The overall installation process for a high-availability configuration is similar to the general installation process:

  1. Create the repository and data location databases and schemas in the database cluster.

  2. Configure the application server security for both the cluster and the active node.

  3. Configure the datasources for the nodes and cluster.
    For more information about configuring RAC JDBC datasources, see your Oracle database and application server documentation. If you are using PostgreSQL or SQL Server, refer to the JDBC driver documentation to configure the datasource for high availability and load balancing.

  4. Deploy the applications:

    1. Deploy the active node.
      The architecture only supports one active node and there is no need to load balance it. The active node can be deployed in the semarchy context using the semarchy.war file.
      The active node is available via the https://active-host:active-host-port/semarchy/ URL.

    2. Deploy multiple passive nodes behind the load balancer.
      You can deploy the passive nodes using either the same context as the active node or a different context.

      • Deploying with the same context: when creating a passive node using semarchy-passive.war, rename this file to semarchy.war before deployment. This keeps the same deployment name (semarchy) for the active and the passive nodes and usually simplifies load balancing configuration.
        In this configuration, the passive nodes are available behind the load balancer via the https://load-balancer-host:load-balancer-port/semarchy/ URL.

      • Deploying with a different context: when creating a passive node using semarchy-passive.war, keep the semarchy-passive.war file name.
        In this configuration, the passive nodes are available behind the load balancer via the https://load-balancer-host:load-balancer-port/semarchy-passive/ URL.

When deploying multiple nodes, make sure to use the same startup configuration for all the nodes as they all connect to the same repository.
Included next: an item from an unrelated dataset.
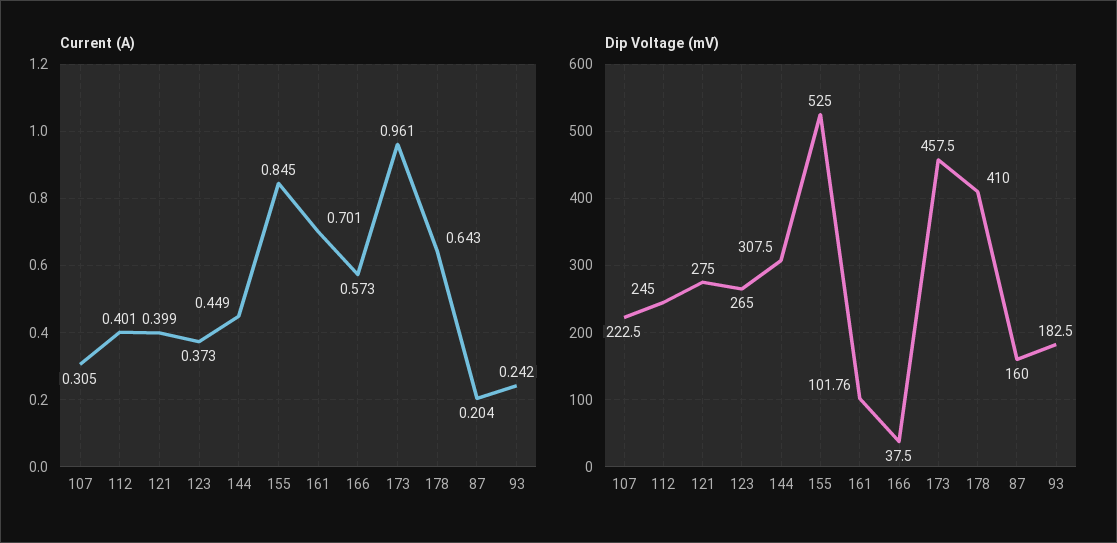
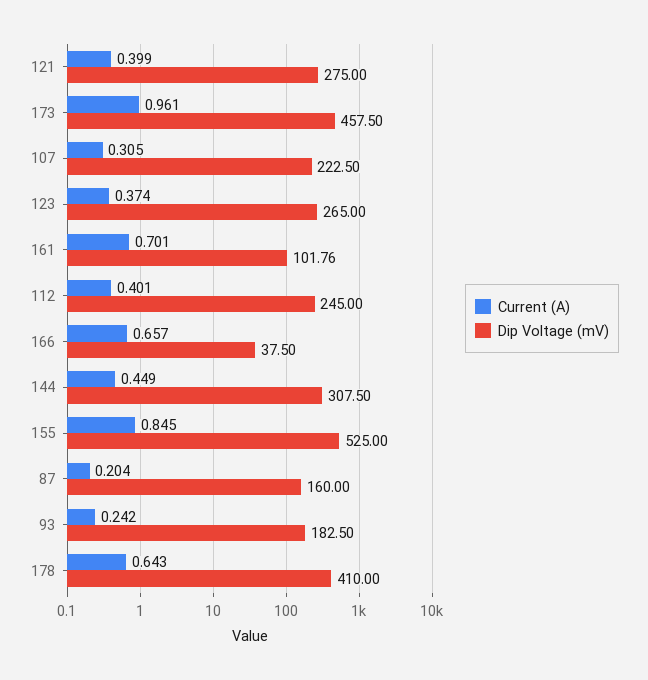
Current (A), 123: 0.373 -> 0.374
Current (A), 166: 0.573 -> 0.657

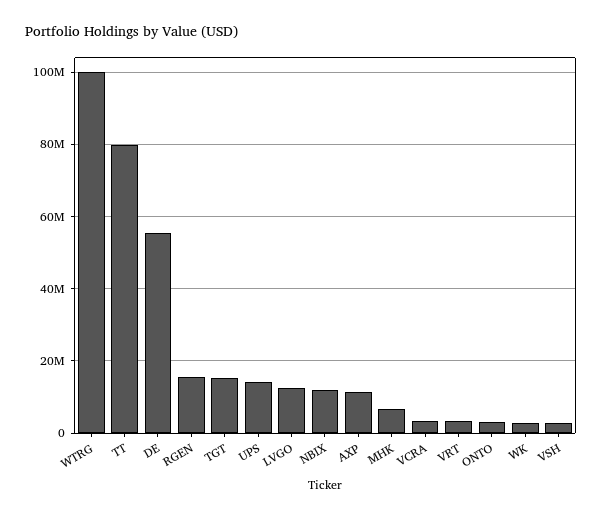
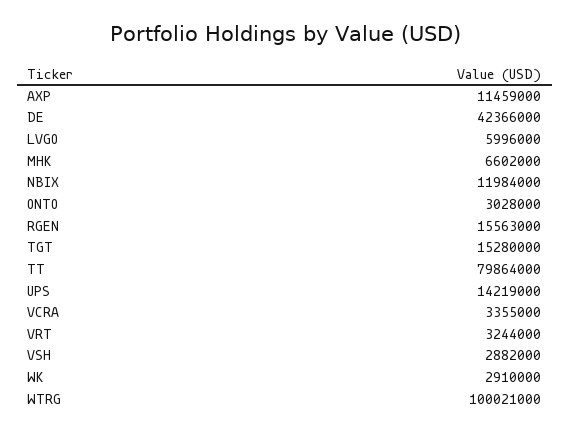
DE: 56000000 -> 42366000
LVGO: 12000000 -> 5996000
Configure the HTTP load balancer

Semarchy xDM requires that you configure HTTP load balancing with sticky sessions (also known as session persistence or session affinity). In this mode, requests from existing sessions are consistently routed to the same server. This is mandatory for the Semarchy xDM user interfaces, but not for integration points. For example, for Amazon Web Services (AWS) deployments, sticky sessions are configured in the load balancer.